Actual v. Apparent Authority
Our analysis of the validity of the joint check agreement
begins with whether the employee of the general contractor
had actual or apparent authority to sign the agreement.
Actual authority means that the general contractor
has officially empowered the employee with the right to sign
the agreement and bind the company.
Even if an employee does not have actual authority, an employer
may be bound by the acts of its employee under the theory
of apparent authority. According to the Virginia Supreme
Court in the case Wright v.

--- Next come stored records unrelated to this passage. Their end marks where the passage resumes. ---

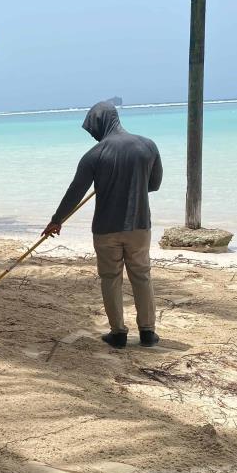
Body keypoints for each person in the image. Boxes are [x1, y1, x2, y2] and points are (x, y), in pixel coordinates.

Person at [41, 101, 163, 348]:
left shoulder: (94, 156)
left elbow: (75, 193)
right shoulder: (147, 146)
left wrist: (57, 221)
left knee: (111, 278)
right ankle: (148, 332)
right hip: (139, 226)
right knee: (142, 276)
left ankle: (118, 333)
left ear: (99, 124)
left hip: (106, 229)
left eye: (92, 129)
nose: (93, 135)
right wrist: (133, 183)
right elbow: (154, 184)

Shortridge, "An act is
within the apparent scope of the employee's authority if,
in the view of the character of his actual and known duties,
an ordinarily prudent person, having a reasonable knowledge
of the usage's of the business in which the agent is engaged,
would be justified in believing that he is authorized to perform
the act in question," In our case example, a common laborer
does not have apparent authority while the job supervisor
probably does.
Even when an employer has specifically limited the actual
authority of an employee, the employer may still be bound
under apparent authority if it has held out the employee as
possessing authority or has permitted the employee to represent
that the employee possesses such authority.
Estoppel Works Both Ways
The general contractor in our case may be estopped from denying
that its employee lacked authority to sign the joint check
agreement if it acted or allowed the employee to act as though
the employee had ostensible authority. Thus, employers cannot
claim that an employee lacks authority if it represented that
the employee had such authority or if the employee is clothed
with apparent authority to enter into the agreement.

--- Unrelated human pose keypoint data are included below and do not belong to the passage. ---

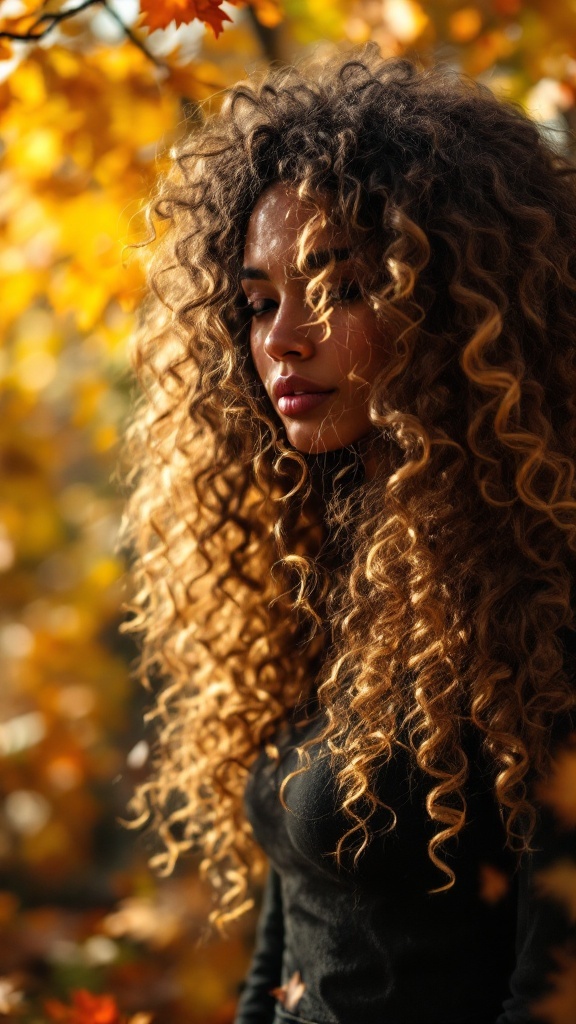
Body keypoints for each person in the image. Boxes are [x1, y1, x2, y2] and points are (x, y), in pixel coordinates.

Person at [119, 46, 576, 1024]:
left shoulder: (547, 596)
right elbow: (290, 943)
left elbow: (555, 988)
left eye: (339, 289)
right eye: (258, 301)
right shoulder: (328, 564)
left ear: (452, 305)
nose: (284, 337)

On the other hand, if your company knew or should have known
that the employee lacked authority, you will be estopped from
arguing reliance upon the employee's apparent authority. Furthermore,
if you accept checks without informing the employer of the
breach of the joint check agreement, the employer may have
a good argument that they were unfairly prejudiced by your
failure to provide an opportunity for them to avoid breaching
the agreement.
Avoid Problems
Employers
who wish to limit and define the authority of their employees
or other agents should place these limitations in writing
and they should send potential contracting parties a copy
of this document. To limit the appearance of authority, control
and monitor activities of employees and avoid giving important
titles to people with lesser duties. If you learn that an
employee's act exceeds granted authority, immediately repudiate
the act and disclose the lack of authority to third parties
relying on the act. Otherwise, you may inadvertently ratify
the act, or worse, unknowingly extend the authority to the
employee to bind the company.
Parties who enter into agreements with companies should beware.

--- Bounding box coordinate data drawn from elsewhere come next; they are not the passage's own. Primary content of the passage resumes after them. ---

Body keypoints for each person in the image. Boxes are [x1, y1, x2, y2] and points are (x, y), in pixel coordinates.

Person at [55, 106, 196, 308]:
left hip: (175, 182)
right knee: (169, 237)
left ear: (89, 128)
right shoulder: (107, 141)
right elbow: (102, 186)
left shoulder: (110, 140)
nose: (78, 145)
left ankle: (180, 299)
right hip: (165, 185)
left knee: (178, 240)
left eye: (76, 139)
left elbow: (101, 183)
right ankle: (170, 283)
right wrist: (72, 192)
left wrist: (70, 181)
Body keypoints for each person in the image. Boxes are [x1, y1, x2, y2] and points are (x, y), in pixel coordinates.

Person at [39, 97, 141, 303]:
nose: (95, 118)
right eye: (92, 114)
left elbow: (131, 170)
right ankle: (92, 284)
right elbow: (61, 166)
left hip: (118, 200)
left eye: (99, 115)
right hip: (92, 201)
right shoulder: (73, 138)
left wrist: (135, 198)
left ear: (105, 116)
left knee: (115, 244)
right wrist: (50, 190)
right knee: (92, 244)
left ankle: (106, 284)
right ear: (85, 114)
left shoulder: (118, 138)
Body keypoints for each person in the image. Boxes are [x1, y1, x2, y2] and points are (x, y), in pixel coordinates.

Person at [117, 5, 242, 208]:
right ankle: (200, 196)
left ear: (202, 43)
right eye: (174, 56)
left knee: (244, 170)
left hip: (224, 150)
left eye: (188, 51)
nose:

You may think you are dealing with an employee with authority
to bind the company; however, this may not be the case. Even
the President of a corporation may not have actual authority
to bind the company; the president's power as an agent comes
only as delegation of authority from the bylaws or the board
of directors. (See Annotation Note to Virginia Code §13.1-673)
Protect Yourselves!
Insist on documentation of the authority of the person who
is signing the agreement, such as a corporate seal or a corporate
resolution. When in doubt, send a copy of the agreement to
the company's headquarters, this will assist your estoppel,
reliance and ratification arguments if the company does not
protest the agreement. Had the supplier, in our example, sent
a copy of the agreement to the general contractor and immediately
contacted them when the checks were not issued jointly, then
they might have prevailed in court even without actual authority.
As the facts stand in the example, they will lose and fail
to recover any money from the general contractor.